Page excerpt:
Kelly’s Story
Today, on my Dad’s 70th birthday, I thought it would be a good moment to share five gifts I have received from him in hopes to impart them to his community, and also to illuminate a few sides of him that perhaps not everyone knew.
This first gift from Dad that I will carry forward with me is his confidence. When I was little I used to love hanging out in his room watching him shine his shoes and pick out his suit and tie for the day. He had a very tidy closet. After he got dressed I would follow him to the mirror in his bathroom where he would comb and spray his hair (He would want me to remind you all that, yes, he did have hair back then). Then he would look directly at himself in the mirror and say, “God I’m good looking!” He knew it would make me laugh and it did every time. To this day I don't know whether he said that just for me as his mini audience or whether he also said it for himself when no one was there. But I do know it was that healthy self confidence that allowed him to thrive on the North Shore of Chicago having been born and raised with next-to-nothing in the Arizona desert. Thanks to him, I have tried to continually embody the kind of assured relationship to self that he modelled for me as I have moved through the world.

Directive A:
Answer these questions about the birthday tribute above, one per line: (i) Which birthday of the father is the occasion for the tribute? (ii) How many gifts from him does the writer say will be shared? (iii) Where was the father born and raised?
Directive B:
Write the next part of the birthday tribute, starting after its last sentence.

Dataset:

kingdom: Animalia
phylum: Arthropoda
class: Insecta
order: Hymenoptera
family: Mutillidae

==

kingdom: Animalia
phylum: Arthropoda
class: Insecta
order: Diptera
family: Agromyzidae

Output A:
(i) His 70th birthday.
(ii) Five.
(iii) In the Arizona desert.

Output B:
The second gift from Dad that I will carry with me is a deep love of animals. From dogs to snakes to frogs to turtles to bunnies to bears Dad always loved having animals at home and seeing them out in nature. I'll never forget one night when Mom hosted all of her bridge ladies in our living room and Dad took me and my brothers to the movies. Across from the movie theatre there was a pet store where on this particularly lucky night I managed to convince my Dad to let me bring home my very first pet mouse, Clark. We bought a nice little home for him and a wheel and a water bottle and I had him in a small cardboard box. When we got home I excitedly came up to my Mom’s Bridge table to show her my new addition and remember feeling extremely confused when all of the bridge ladies started screaming with disgust. In that moment I knew that my Dad and I shared a special connection in that we could see the magic in all animals even when other people were scared of them. To this day every single time I see an animal of any kind, I immediately stop, give it my full presence and open up to whatever message it is trying to share with me. This past year as I welcomed a puppy into my life, she immediately loved my Dad. And as I raised her I realized that I intuitively played with her just like my Dad played with our family dog, Dotty. It makes me smile to picture them together in Heaven, Dotty with an all you can eat anything off the counter top buffet, and Dad doing zoomies with her around the living room table.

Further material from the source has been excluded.